Lord, have mercy, here we go again.
In the good name of stopping the spread of hate, someone is spreading a bad disease called censorship.
As if our cherished First Amendment wasn’t facing enough of a threat from the radical right — what with the National Portrait Gallery mess weighing on our minds — now we have a superintendent of schools in Waterbury, Connecticut, deciding on society’s behalf that a school production of August Wilson’s play, Joe Turner’s Come and Gone, should be shut down because Wilson’s characters use the “N” word. This, despite all evidence to indicate that the teacher directing the play had clued in, educated and received support from the students, the parents, the hierarchy of the public education system and even such civic leaders as a former president of the local N.A.A.C.P. As the New York Times reports.
The superintendent’s name is David Snead. His picture is above. Here is his bio.
Coming on the heels of The Adventures of Huckleberry Finn being — well, the only word is sanitized, with all of Twain’s uses of the “N” word replaced by the word “slave, a miscarriage of literary justice that shocks the mind — this is galling. Just galling.

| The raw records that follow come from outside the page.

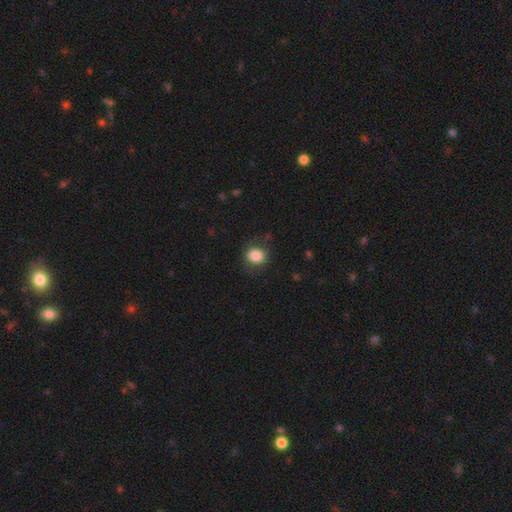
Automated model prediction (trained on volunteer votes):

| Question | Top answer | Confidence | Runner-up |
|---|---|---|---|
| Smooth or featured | smooth | 82% | featured or disk (9%) |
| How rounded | round | 76% | in between (23%) |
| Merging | none | 75% | minor disturbance (16%) |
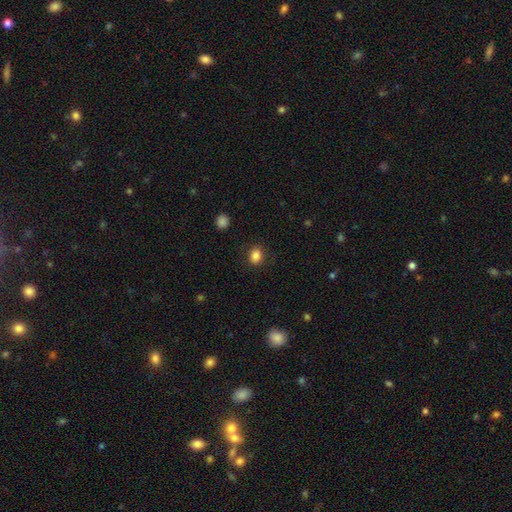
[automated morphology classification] Smooth or featured: smooth — 85% (star or artifact — 10%)
How rounded: round — 61% (in between — 38%)
Merging: none — 85% (minor disturbance — 10%)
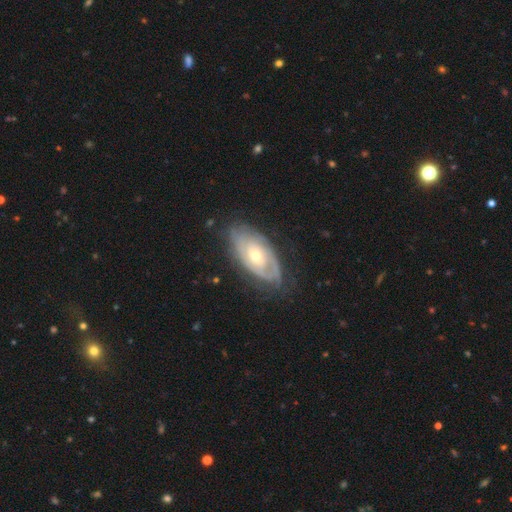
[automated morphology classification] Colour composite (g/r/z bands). It shows a featured or disk galaxy (78%) with no bar (68%), tight (69%) spiral arms (86%) and a moderate central bulge (55%). Merging: none (73%).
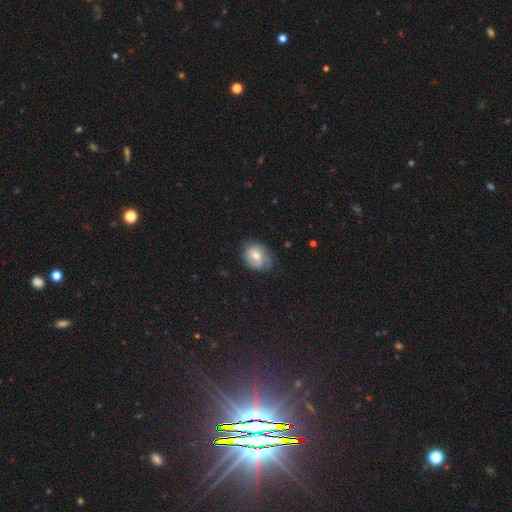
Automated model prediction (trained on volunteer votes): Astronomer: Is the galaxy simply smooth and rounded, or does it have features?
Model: featured or disk — 46% (runner-up: smooth, 45%).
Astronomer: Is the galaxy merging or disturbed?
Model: none — 63%.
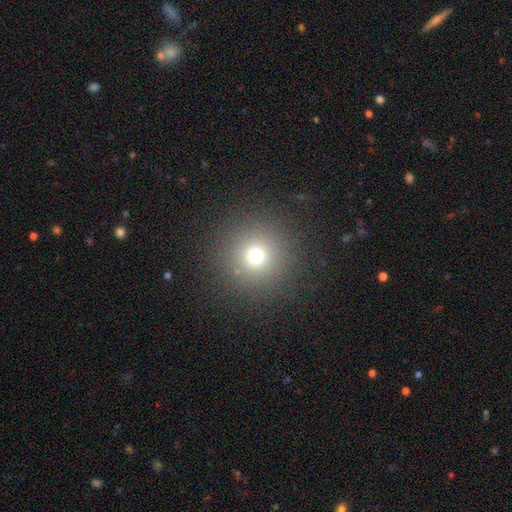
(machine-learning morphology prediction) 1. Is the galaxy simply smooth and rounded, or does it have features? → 70% smooth, 20% star or artifact, 9% featured or disk.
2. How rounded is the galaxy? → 96% round, 3% in between, 1% cigar-shaped.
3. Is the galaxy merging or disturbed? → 89% none, 6% minor disturbance, 4% major disturbance, 1% merger.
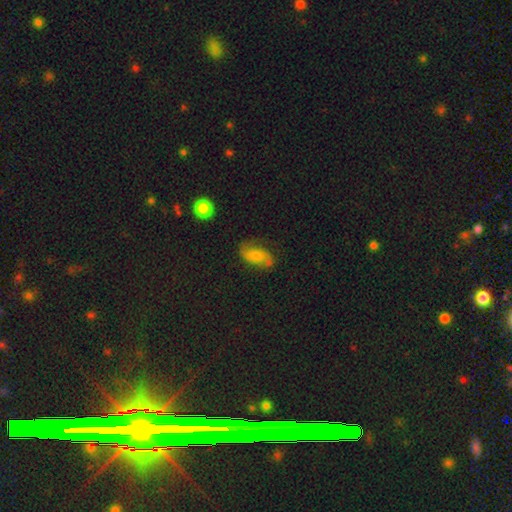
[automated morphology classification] The model was most divided on "smooth or featured": featured or disk: 50%, smooth: 37%, star or artifact: 13%. More confident: merging — none (71%).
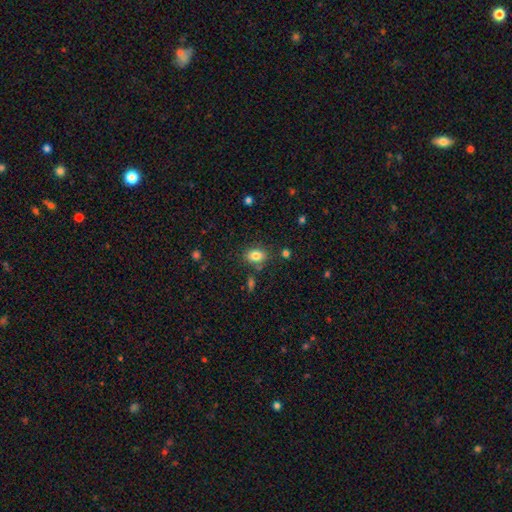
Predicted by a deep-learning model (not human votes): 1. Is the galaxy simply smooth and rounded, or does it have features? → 81% smooth, 10% star or artifact, 9% featured or disk.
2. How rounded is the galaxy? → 70% in between, 29% round, 1% cigar-shaped.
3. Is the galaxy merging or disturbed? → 77% none, 13% minor disturbance, 6% merger, 4% major disturbance.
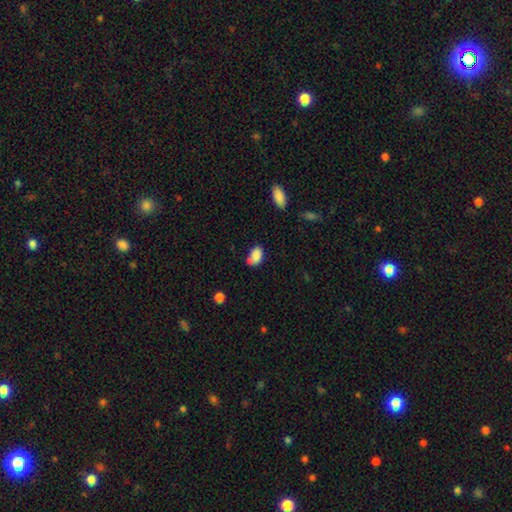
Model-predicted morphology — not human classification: smooth 83%, star or artifact 9%, featured or disk 8%. Down the decision tree: how rounded — in between (87%); merging — none (47%).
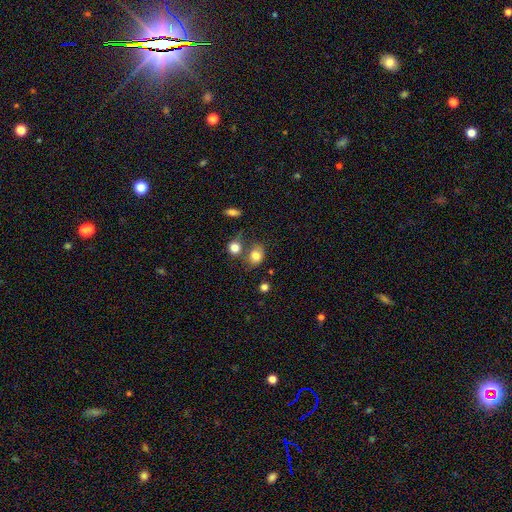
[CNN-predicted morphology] Smooth or featured: smooth — 80% (star or artifact — 10%)
How rounded: round — 52% (in between — 47%)
Merging: none — 53% (merger — 24%)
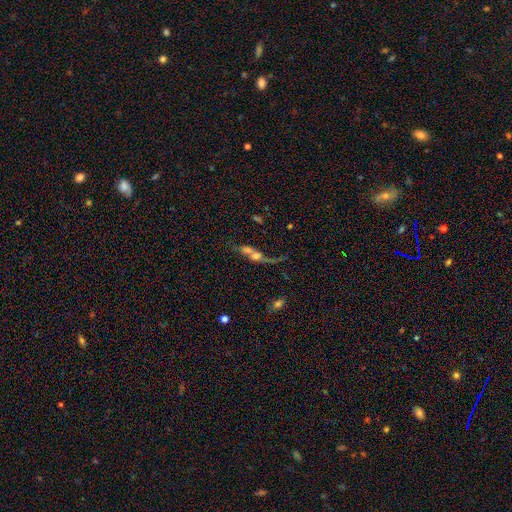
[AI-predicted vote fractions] This is marginally a featured or disk galaxy (44%). Merging: likely merger (60%).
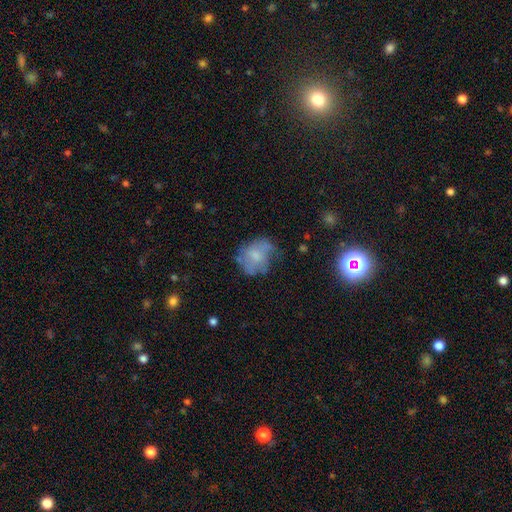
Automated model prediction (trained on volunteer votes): smooth-or-featured: smooth: 52% | featured or disk: 38% | star or artifact: 11%
  how-rounded: round: 54% | in between: 45% | cigar-shaped: 1%
  merging: none: 45% | minor disturbance: 30% | major disturbance: 22% | merger: 3%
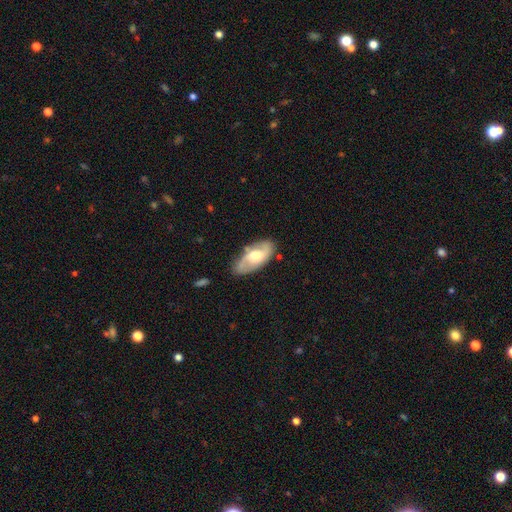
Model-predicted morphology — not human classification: Smooth or featured: featured or disk — 57% (smooth — 37%)
Edge-on disk: no — 89% (yes — 11%)
Bar: no — 51% (weak — 39%)
Spiral arms: yes — 79% (no — 21%)
Bulge size: moderate — 63% (small — 19%)
Merging: none — 76% (minor disturbance — 17%)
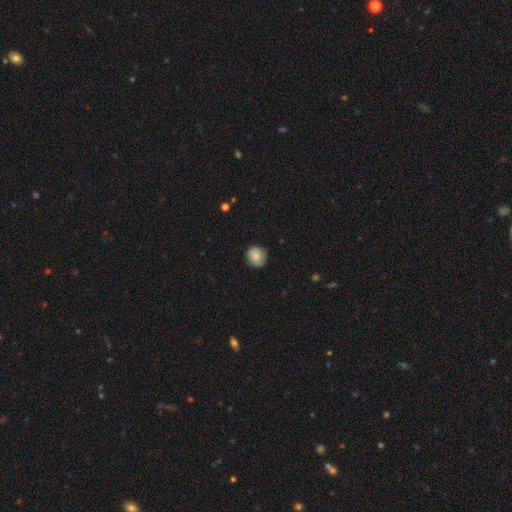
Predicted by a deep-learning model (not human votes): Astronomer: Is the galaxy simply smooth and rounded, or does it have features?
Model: smooth — 82%.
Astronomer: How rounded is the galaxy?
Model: round — 86%.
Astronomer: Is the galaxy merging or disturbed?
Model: none — 83%.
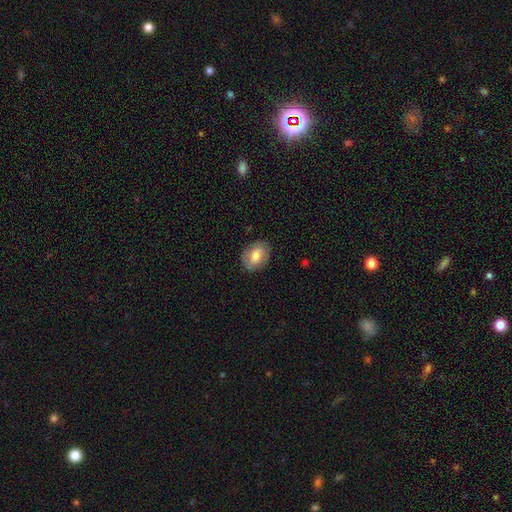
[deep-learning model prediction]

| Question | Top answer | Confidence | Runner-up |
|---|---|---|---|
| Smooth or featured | smooth | 74% | featured or disk (19%) |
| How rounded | in between | 74% | round (24%) |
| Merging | none | 83% | minor disturbance (12%) |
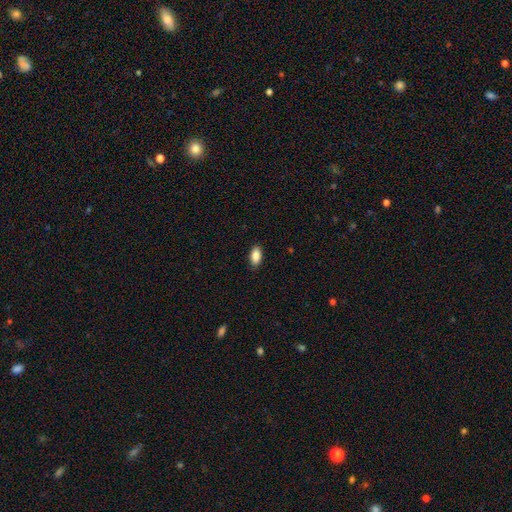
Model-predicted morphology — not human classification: smooth-or-featured: smooth: 89% | star or artifact: 7% | featured or disk: 4%
  how-rounded: in between: 92% | cigar-shaped: 4% | round: 4%
  merging: none: 87% | minor disturbance: 10% | major disturbance: 2% | merger: 1%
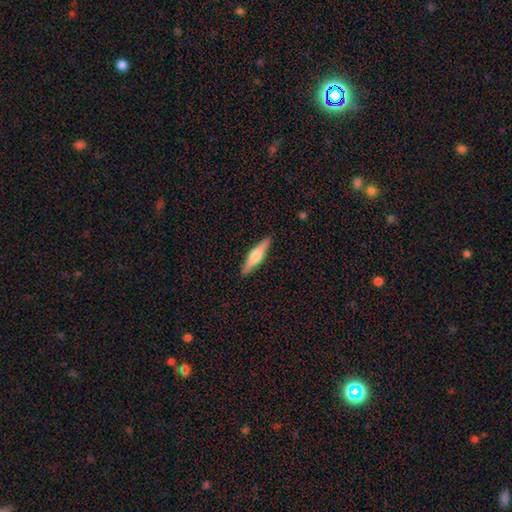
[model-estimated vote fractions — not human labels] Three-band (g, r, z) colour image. It shows a featured or disk galaxy (59%) viewed edge-on (97%) with a rounded central bulge (90%). Merging: none (91%).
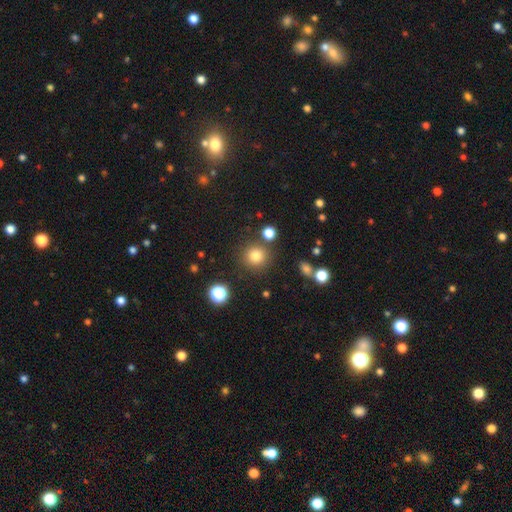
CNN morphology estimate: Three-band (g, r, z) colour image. It shows a smooth galaxy with no disk features (80%) that is round (93%). Merging: none (84%).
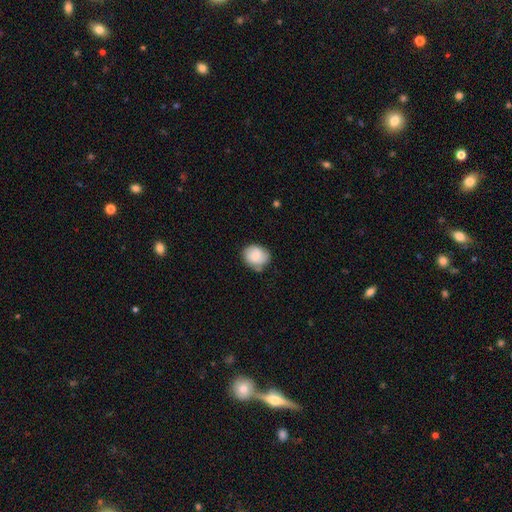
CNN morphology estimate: Smooth or featured? smooth (74%)
How rounded? round (70%)
Merging? none (67%)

As the Times reported, Snead said:
…educators should not do anything that might encourage people to use the word. “The use of the N-word is something all civil rights leaders around the country want us to stop using.”…
The school, meanwhile…
…had explored the possibility of substituting another word but that the rights-holders to the play would not allow alterations…
And then there’s this:
The director of Waterbury’s Joe Turner, Nina A. Smith, a theater arts teacher at the magnet school, said in a telephone interview on Thursday that she had taken precautions to ensure that the play and its moments of offensive language are understood in context and viewed as a learning experience. She prepared a study guide for classes to talk about the play, and was organizing post-performance talkbacks so the cast and audience members could discuss the work. She also opened rehearsals to the parents of the cast and crew.
Ms. Smith said that she had reviewed the play not only with the actors’ parents and the school principal – who, she said, approved it after some initial misgivings – but also with school district supervisors for arts and language arts, as well as a former president of the Waterbury N.A.A.C.P. The language arts supervisor was concerned that students would be saying “nigger” in the play, and it went up the bureaucratic chain, with some educators approving the production and some expressing concerns, Ms. Smith said.
Obviously I am not African American and there is perhaps a strong argument to be made that I have less of a right to combat Snead’s objection than, say, an African American might. I’m not a generation that considers the “N” word to be appropriate discourse any situation, public or private, professional or personal, and I don’t use it.
But how do we educate our children about the history of language, the history of ethnic slurs in language, and all the weight it carries, if we keep children ignorant about it?
And who is Snead to decide that the work August Wilson — who isn’t alive to defend himself and thus cannot debate the use of the “N” word in the play (which is set in the 1910s) — shouldn’t be performed or seen by the youth of Waterbury? How do we stamp out racism if we don’t enlighten our children to its existence? What empirical evidence is there that you can sensitize Americans to the power of language by stamping it out? Isn’t that what President Obama’s oration in Tucson the other day was all about?
Snead is doing his community a terrible disservice. And given the hoops this teacher and her principal went through in order to guide, educate and incorporate the community and its concerns, he should reverse himself with alacrity and ensure that the school board, next week, endorses the production.
Anything less than that sends a signal to the people of Waterbury — and to the people of the nation — that freedom of speech is approximately three-fifths as important to the fabric of our nation as it used to be.